Rom

Salvini offen für Gespräche mit der Kirche

Kardinal Camillo Ruini fordert zum Dialog mit dem Lega-Chef auf, der allerdings „noch etwas reifen“ müsse.

Matteo Salvini sucht Kontakt zur Kirche
Matteo Salvini während einer Großkundgebung. Der Chef der rechten Lega und ehemaliger Innenminister von Italien will nun vertrauliche Kontakte zu Kirchenkreisen aufnehmen. Foto: Vincenzo Livieri (LaPresse via ZUMA Press)

Lega-Chef Matteo Salvini sucht jetzt das Gespräch mit der Kirche. Nach einem Interview des langjährigen Vorsitzenden der Italienischen Bischofskonferenz, Kardinal Camillo Ruini, in dem dieser die Kirche seines Landes zum Dialog mit dem Rechts-Populisten aufgerufen hatte, will nun Salvini umgekehrt vertrauliche Kontakte zu Kirchenkreisen aufnehmen. Das was Ruini über ihn im Interview gesagt habe, habe ihn „betroffen gemacht und bewegt“, sagte er am Dienstag der italienischen Tageszeitung „Corriere della Sera“.

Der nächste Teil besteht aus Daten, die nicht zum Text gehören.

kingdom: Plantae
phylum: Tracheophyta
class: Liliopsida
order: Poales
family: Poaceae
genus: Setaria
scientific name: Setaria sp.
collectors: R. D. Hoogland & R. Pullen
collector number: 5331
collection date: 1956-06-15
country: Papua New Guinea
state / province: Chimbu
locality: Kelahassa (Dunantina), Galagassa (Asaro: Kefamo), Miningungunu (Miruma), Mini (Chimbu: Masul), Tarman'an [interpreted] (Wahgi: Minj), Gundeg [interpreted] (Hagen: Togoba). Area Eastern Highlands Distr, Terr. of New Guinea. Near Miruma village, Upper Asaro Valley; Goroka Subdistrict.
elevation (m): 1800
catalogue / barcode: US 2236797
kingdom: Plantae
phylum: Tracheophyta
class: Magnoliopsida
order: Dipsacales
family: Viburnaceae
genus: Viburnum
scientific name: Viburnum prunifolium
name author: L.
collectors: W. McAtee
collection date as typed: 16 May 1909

Ruini teilt nicht das "rein negative" Bild Salvinis

Der heute 88 Jahre alte Kardinal, der auch von 1991 bis 2007 Kardinalvikar von Johannes Paul II. für die Diözese Rom war, hatte in dem Zeitungsgespräch am vergangenen Sonntag erklärt, er selbst teile nicht das „rein negative Bild Salvinis, das in einigen Bereichen gezeichnet wird“. Nach seiner Einschätzung habe der Lega-Chef „beachtliche Perspektiven“, müsse aber noch etwas reifen. „Ein Dialog mit ihm scheint mir aber Pflicht, auch wenn ich ihn persönlich nicht kenne“, meinte der Kardinal. Mit Blick auf Salvinis restriktive Migrationspolitik sagte Ruini: „Für Salvini gilt wie für jeden von uns das Evangelium der Nächstenliebe, ohne dabei die Probleme,die mit Migration einhergehen, zu unterschätzen.“ 

„Ich mache jetzt einige Termine“ 

Daraufhin erklärte jetzt Salvini gegenüber derselben Zeitung, Ruini stehe „für einen bedeutsamen Teil der Kirche. Ich suche den Dialog mit der Italienischen Bischofskonferenz, mit den Bischöfen und mit der katholischen Welt.“ Die Worte Kardinal Ruinis seien „eine außergewöhnliche Öffnung“. Zu der Bemerkung Ruinis, er, Salvini, müsse noch etwas reifen, meinte der Politiker, dass niemand „damit aufhört, zu lernen“. In jedem Fall wolle er den Kardinal privat begegnen. „Ich will mit ihm und mit vielen Katholiken reden, die Interesse an meiner Politik haben. In den kommenden Tagen werde ich einige Termine machen.“

Ein Bischof hat Bedenken

Salvini wird von italienischen Kirchenkreisen immer wieder vorgeworfen, er instrumentalisiere den katholischen Glauben für seine politischen Ziele, wenn er bei Wahlkampfauftritten oder öffentlichen Auftritten mit dem Rosenkranz und der Bibel hantiere. Auch war die rigide Einwanderungspolitik der geschlossenen Häfen, die Salvini als Innenminister betrieben hatte, vielen Kirchenvertretern ein Dorn im Auge und stand oft in krassem Gegensatz zu den Appellen von Papst Franziskus. Der Bischof von Mazara del Vallo, Domenico Mogavero, hatte nach dem Ruini-Interview erklärt, es sei nicht einfach, „mit Salvini zu reden“. Er wolle den Politiker sehr gerne treffen, dieser lasse aber wenig Raum für ein Gespräch.

Er glaube nicht, dass Salvini offen für eine wirkliche Auseinandersetzung sei. Für den Politiker sei man „entweder für oder gegen ihn“. Und es reiche nicht, den Rosenkranz oder Kreuze zu schwingen, um sich als katholisch zu definieren, sagte Mogavero weiter. Das sei eine politische, am Tisch entworfene Strategie. Das tue Salvini, um, wie der Bischof meinte, „seine Ideologie voranzubringen, die nicht in im Einklang steht mit dem Evangelium, das von Aufnahme und offenen Häfen spricht“.